■ SOURCE DOCUMENT
Panelists speaking at the "UI PhD Alumni: Where They Are Now" event.

UI PhD Alumni: Where They Are Now

November 1, 2019

Event Reflections and Summary


With the season’s first snow hanging in the air, over 30 people gathered from 15 different departments across the University of Iowa at MERGE co-working space in downtown Iowa City to learn about career diversity from humanities PhD alumni. Eight PhD alumni (seven from the University of Iowa), some of whom work beyond the academy and others who occupy a wide range of teaching positions in education, traveled to Iowa City from across the country to share their experiences and insights.

Teresa Mangum welcomes everyone to the alumni symposium

The first panel, “Diverse Careers for Humanities Scholars,” featured three alumni working in private, corporate, and government industries. Erica Damman, SEO specialist and channel manager at Ravenel New Media Consulting, kicked off the session by explaining how her new form dissertation in Environmental Humanities through the Interdisciplinary Studies program at the Graduate College––in which she created three analog games to inspire conversations about ecocritical well-being for humans and non-humans—allowed her to gain skills that she leverages in her career beyond the academy. At Ravenel New Media Consulting, Erica explained how she does a lot of project-based work that is collaborative, interesting, and challenging. There is no “waste” of her intellectual energies. In the same vein, Erica emphasized that academia is, at the end of the day, a job (not the or the only job out there). There are certain things you have to do to get any job, academia or otherwise. Erica shared how she actively and consistently networked with anyone—from UI colleagues to running club mates—who could help her perceive her next steps post-graduation. Eventually, a non-ac acquaintance suggested she apply for a paid internship, where she quickly climbed to the senior position she holds today.

“Academia is a job…and there are lots of other jobs out there.” – Erica Damman

Erica Damman shares the context of her new form dissertation

Peter Bezanson is the CEO of the BASIS.ed charter school network and BASIS Educational Ventures, but his path from a PhD in philosophy to his present-day work was long and winding. Peter was a teacher long before he became an executive: he started his own unofficial tutoring company while he was still in grad school, working with high schoolers from disenfranchised communities. From there, he hopped around schools and even continents teaching high schoolers a huge range of subjects. Peter’s teaching confirmed for him that he wanted to devote his life toward finding a way to make available a top-notch K-12 education to anyone who wants it. Although Peter is no longer in the classroom, he still uses the skills he learned from his PhD in his job today. Peter remarked how his doctoral training taught him the humility and curiosity needed to appreciate and get excited about new ideas and deep thinking with groups of highly motivated, very smart people.

Dan Schulz rounded out the first panel discussing how early on in his doctoral studies, he sieved his research in philosophy through data analytics, which ultimately not only won him tenure-track academic offers, but also enabled him to turn down those offers to venture outside of education and focus entirely on data. Dan developed what he calls a “reserve-chute methodology,” in which he incorporated methods valued in data-based industries into all of his scholarly activities (for example, Dan wrote his dissertation in LaTeX and used Python to organize and translate his teaching evaluations). In short, Dan baked into his PhD training data-driven decisions that he knew would offer continual challenges and possibilities for him far into the future.

■ TO-DO LIST
**a)** Translate this sentence from the alumni event summary into Spanish: "There are certain things you have to do to get any job, academia or otherwise."
**b)** Transcribe a passage from the alumni event summary without changes, starting at the words "With the season’s" and ending after the words "experiences and insights.".

■ DATASET EXCERPTS

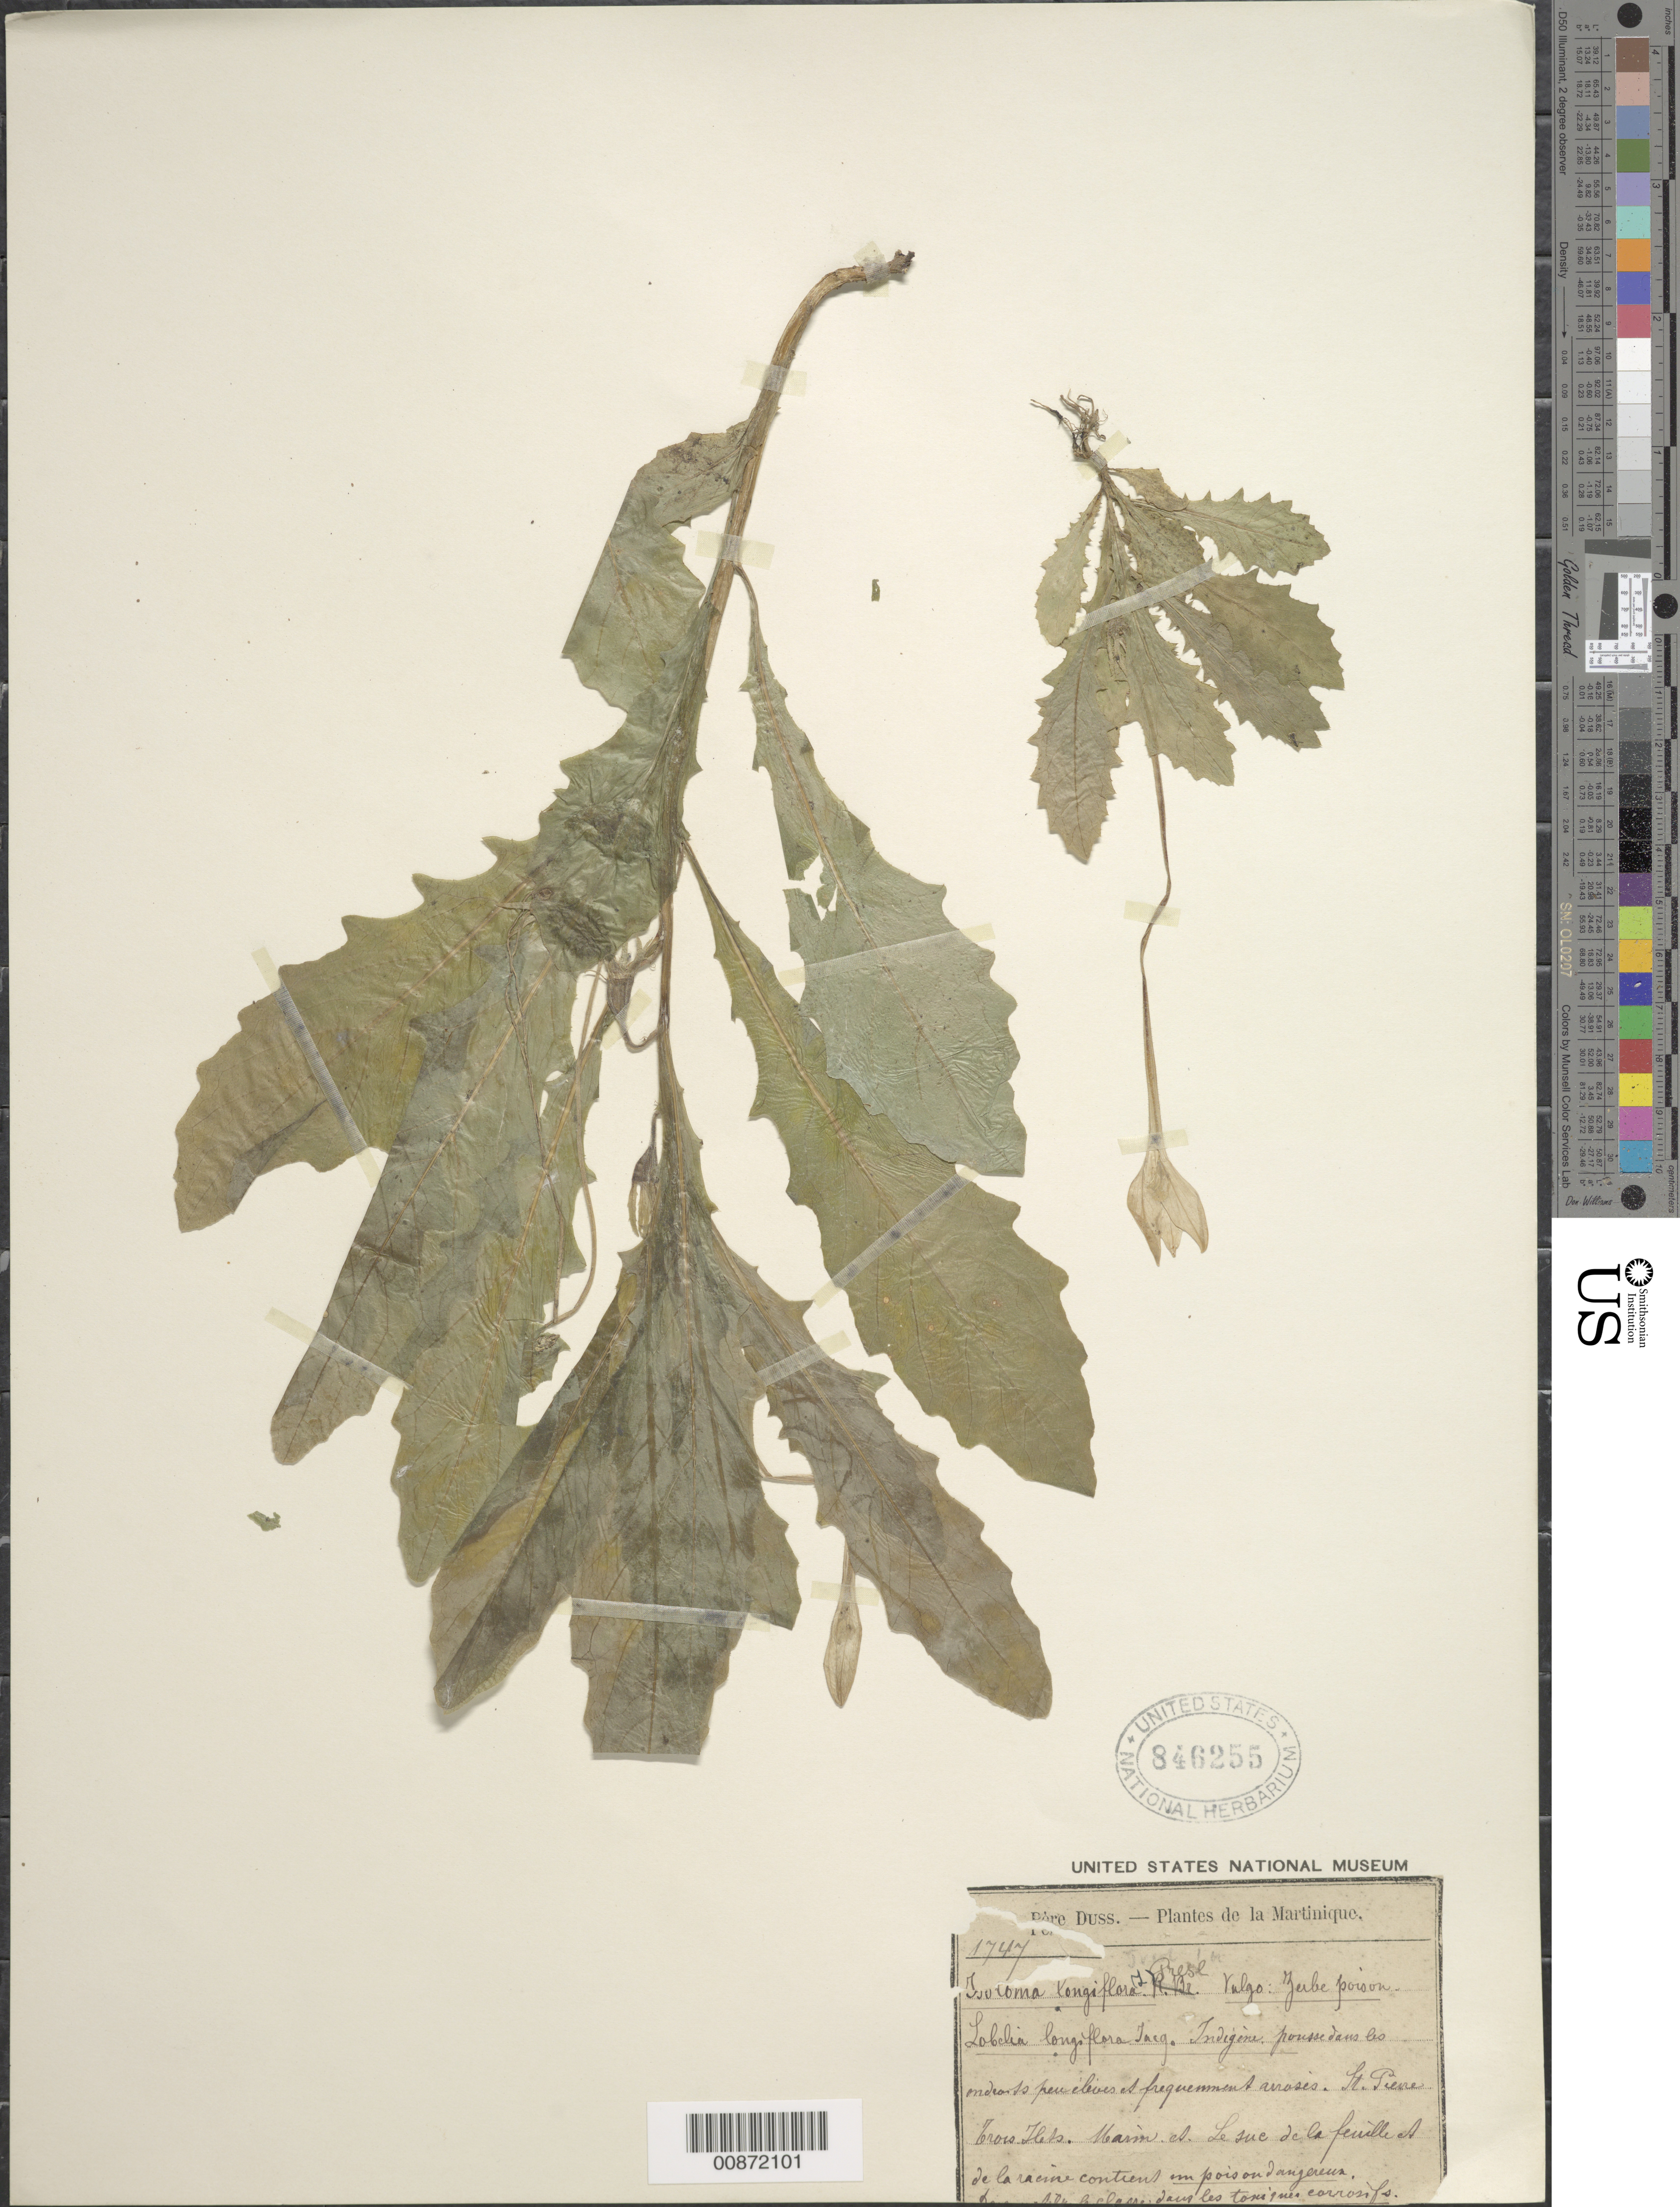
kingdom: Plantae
...
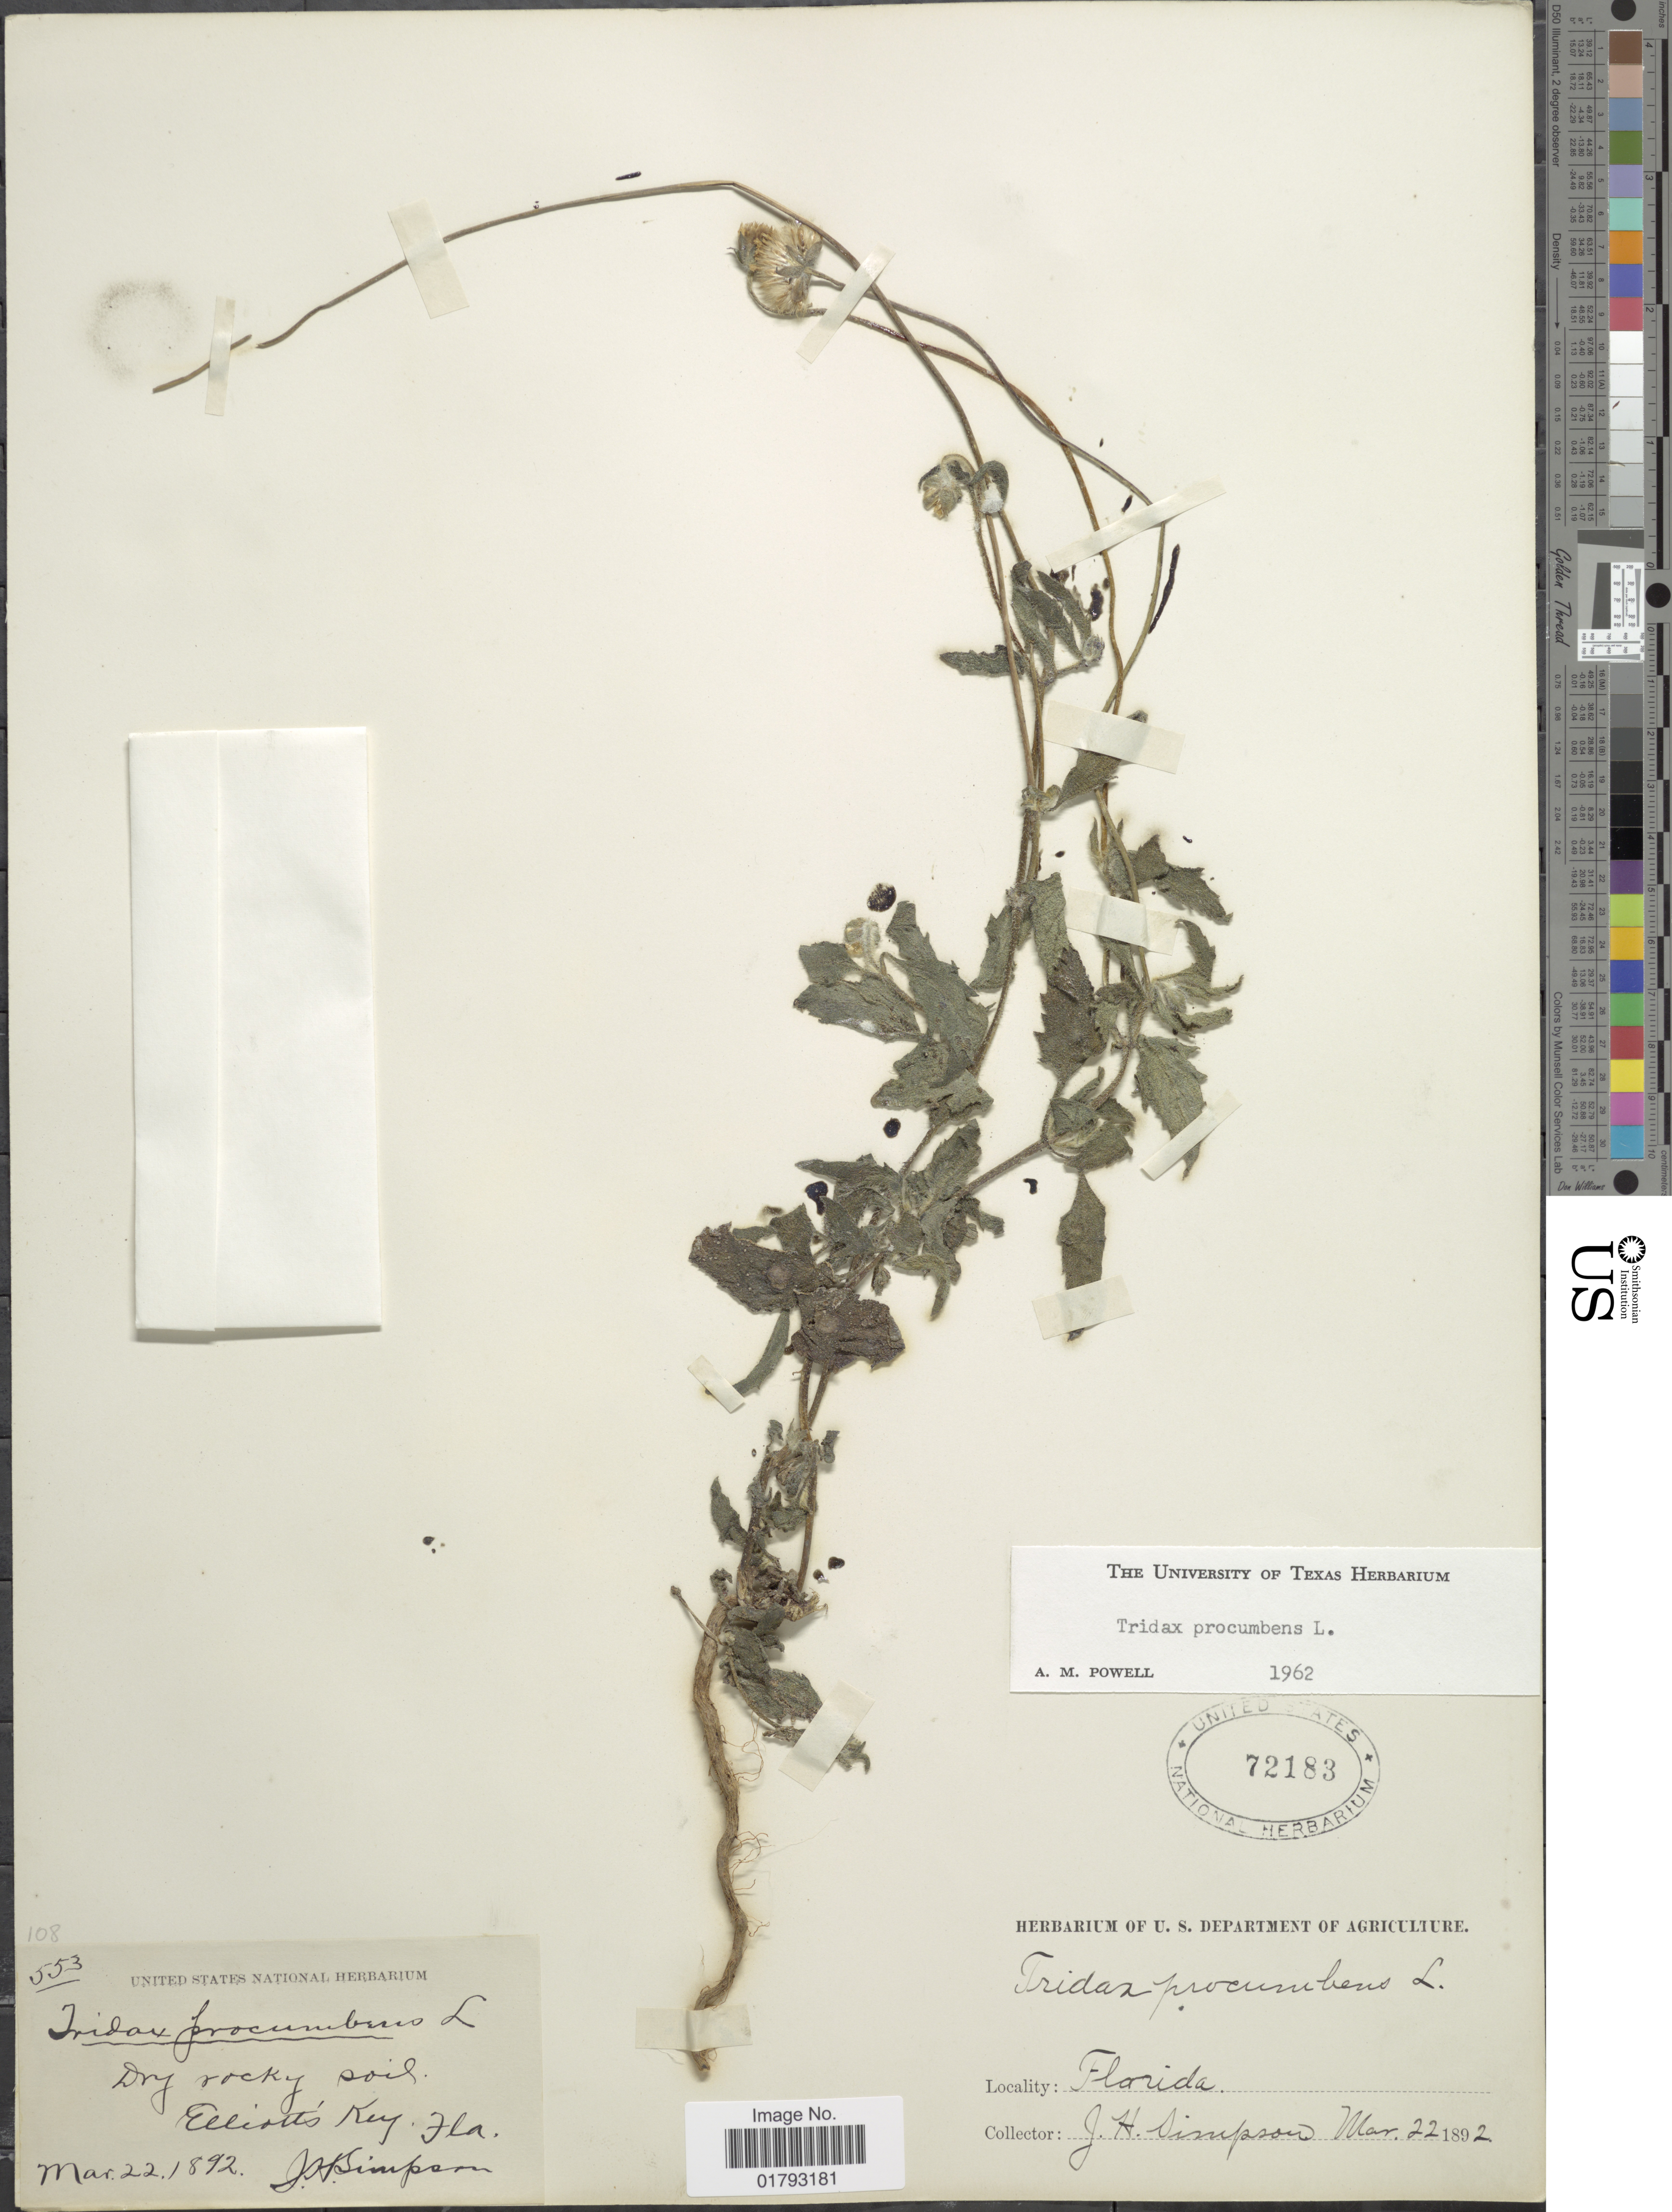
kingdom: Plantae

■ FULL SOLUTIONS
**a)** Hay ciertas cosas que tienes que hacer para conseguir cualquier trabajo, ya sea en el ámbito académico o en otro.

**b)**
With the season’s first snow hanging in the air, over 30 people gathered from 15 different departments across the University of Iowa at MERGE co-working space in downtown Iowa City to learn about career diversity from humanities PhD alumni. Eight PhD alumni (seven from the University of Iowa), some of whom work beyond the academy and others who occupy a wide range of teaching positions in education, traveled to Iowa City from across the country to share their experiences and insights.